Top-level diplomatic efforts to force India and Pakistan towards peace have made recent headway but life in the Kashmir war zone is no different for thousands of refugees who have fled daily artillery bombardments.
Nearly two thousand Pakistani Kashmiris have been forced from their homes to this town 15 kilometres (nine miles) from the Line of Control after a month of unrelenting India-Pakistan duels along the disputed state's de facto border.
And they were far from being convinced that the recent lull in cross-border firing, with a five-day quiet patch this week and officials reporting the border as "generally quiet" on Sunday, was a sign of better things to come.
"Regardless of what leaders on both sides are saying, there is no peace on the ground," Bagh Ali Shah, a refugee living in an impoverished camp here, told AFP.
"We do not trust Indian leaders," said Shah, who weathered the Kashmir wars of 1965 and 1971 but has been forced out of his home village of Revand by the recent cross-border attacks.
"As long as the Indian forces are there, we expect every brute, inhuman action from them. They have been killing our women and children without any provocation for more than a decade."
Zahir Hussain is a refugee from the same village in the Chakothi sector south of Muzaffarabad, where official records show 43 people have been killed and scores have been injured in 12 years of shelling.
He said the mortar attacks had paralysed village life.
"We cannot move about, we cannot cultivate.

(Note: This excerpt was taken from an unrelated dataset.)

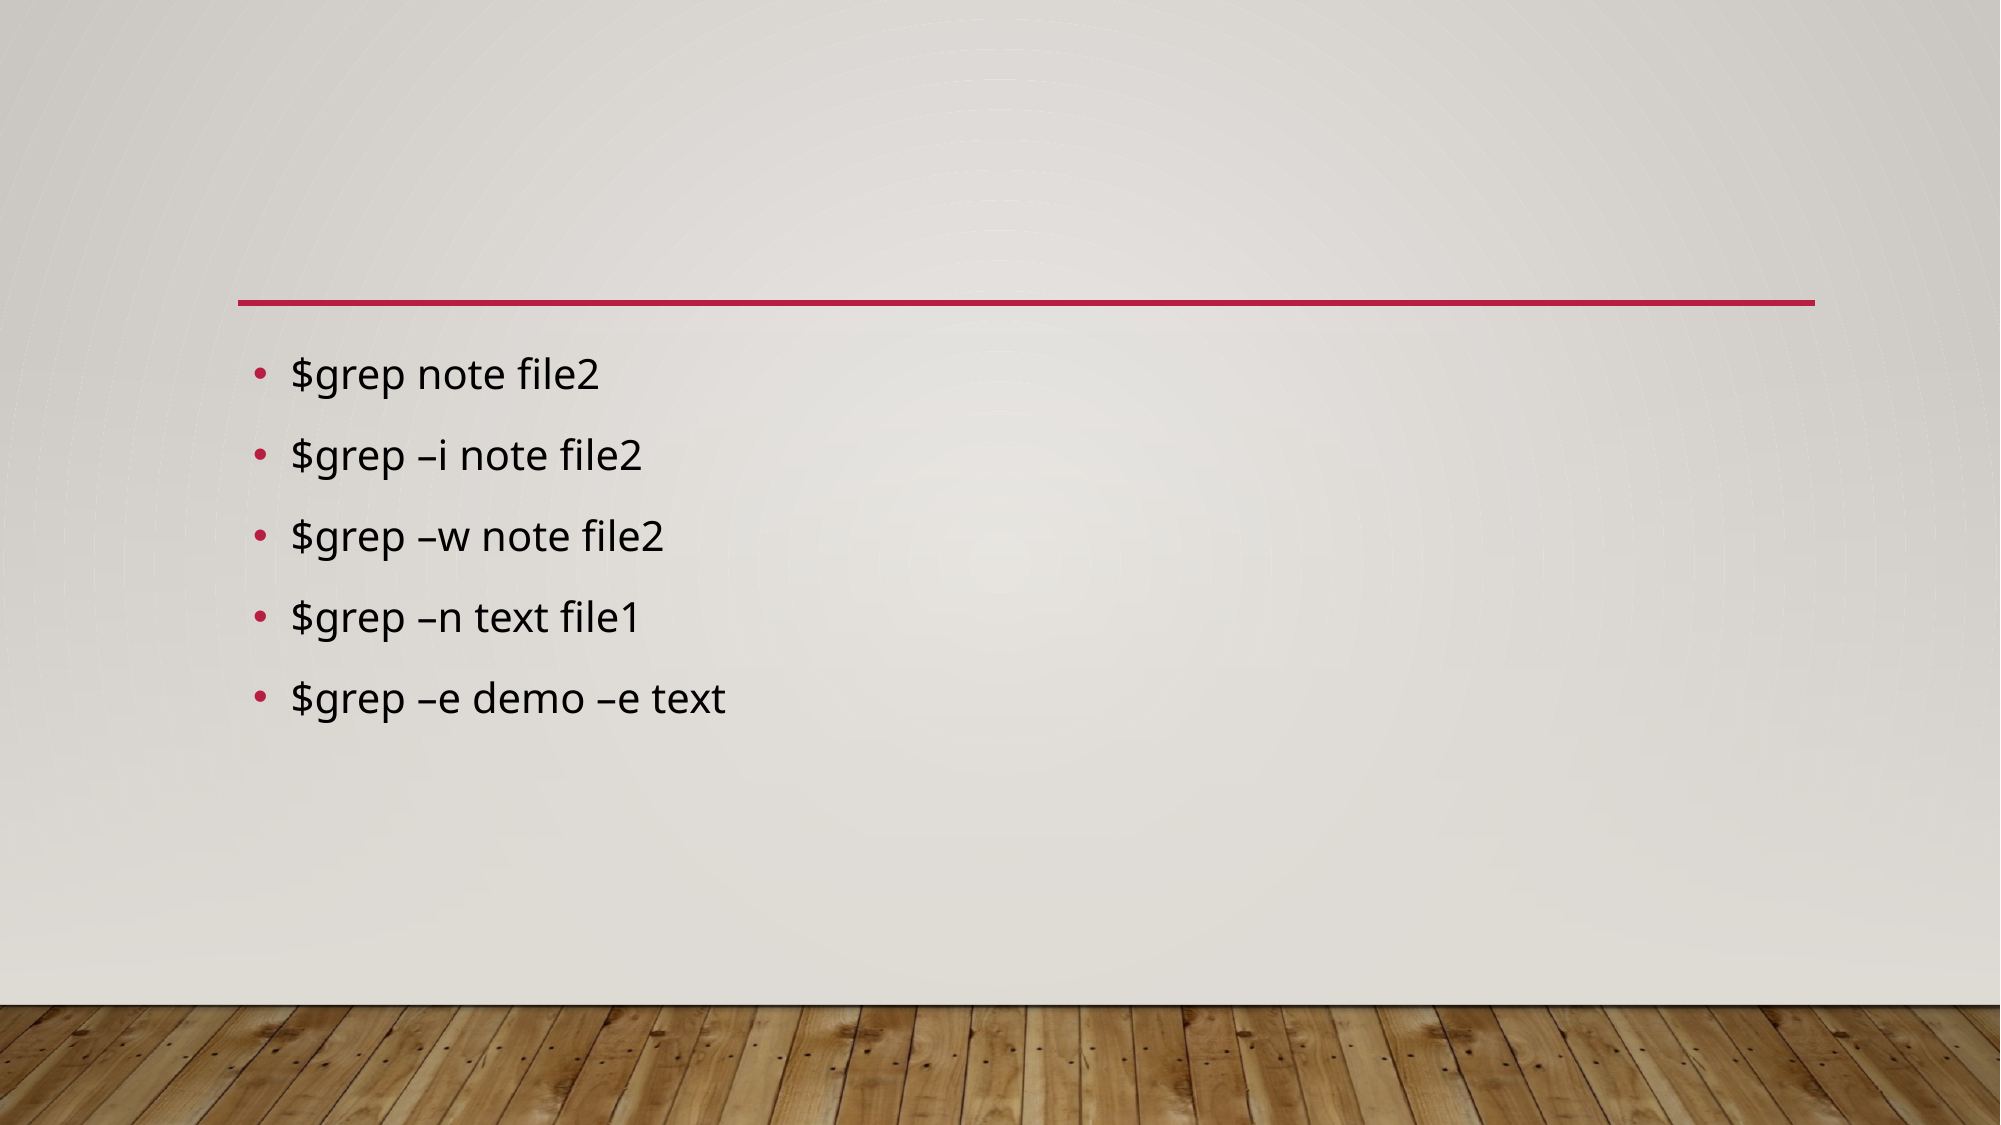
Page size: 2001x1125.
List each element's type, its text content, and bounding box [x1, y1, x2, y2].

picture [0, 1005, 2000, 1125]
list $grep note file2 $grep –i note file2 $grep –w note file2 $grep –n text file1 $grep –e demo –e text [238, 330, 1814, 897]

Suddenly shelling starts leaving no chance to take shelter," he said.
"We will believe easing of tensions when we will see its impact on the ground."
New Delhi has recently withdrawn its navy from waters off Pakistan, reopened its airspace to Pakistani flights and granted leave to some of its hundreds of thousands of troops stationed on the borders.
The gestures, after concerted diplomatic pressure from the international community and most notably the United States, Britain and Russia, have been lauded as a sign the nuclear-armed rivals were stepping back from the brink of war.
But Shah, one of many thousands bearing the brunt of India and Pakistan's ongoing row over Kashmir, dismissed the moves as "eyewash".
"Return of naval warships and grant of leave to soldiers all are eyewash. For us there is no change," he said, standing outside one of around 40 refugee tents here.
Feelings are also running high in the border village of Chakothi, where every other shop has been damaged by shelling.
Only a handful of the village's 200 stores were open on Sunday and there were no customers to be seen after a fatal attack on May 18 which killed one woman and injured 12 more.
"My shop has been closed since May 18. I have opened it today only for dusting because there is no business, as there are no customers," said Safir Azam, 18, who runs a small grocery store.
Another shopkeeper described reports that tensions had eased as "misleading".
"Tensions have not receded. We are living in a permanent state of fear and uncertainty," said Syed Muzaffar.
Indian hillside posts barely 200 metres away are clearly visible from the market.
"As I talk to you, my ears are towards them (the Indians). Who knows when they will resume shelling," Muzaffar said. "I don't believe there is peace."
The local administration chief said the shelling made it impossible for people to get on with their lives.
"Sometimes there is a lull for some time, but suddenly heavy shelling starts, which makes it difficult for the people living on the border to carry on with their lives," said Ghulam Bashir Mughal.
Around a million troops are stationed on the Pakistan-India borders following an attack on New Delhi's parliament in December and tensions soared to new heights after a massacre in Indian Kashmir last month.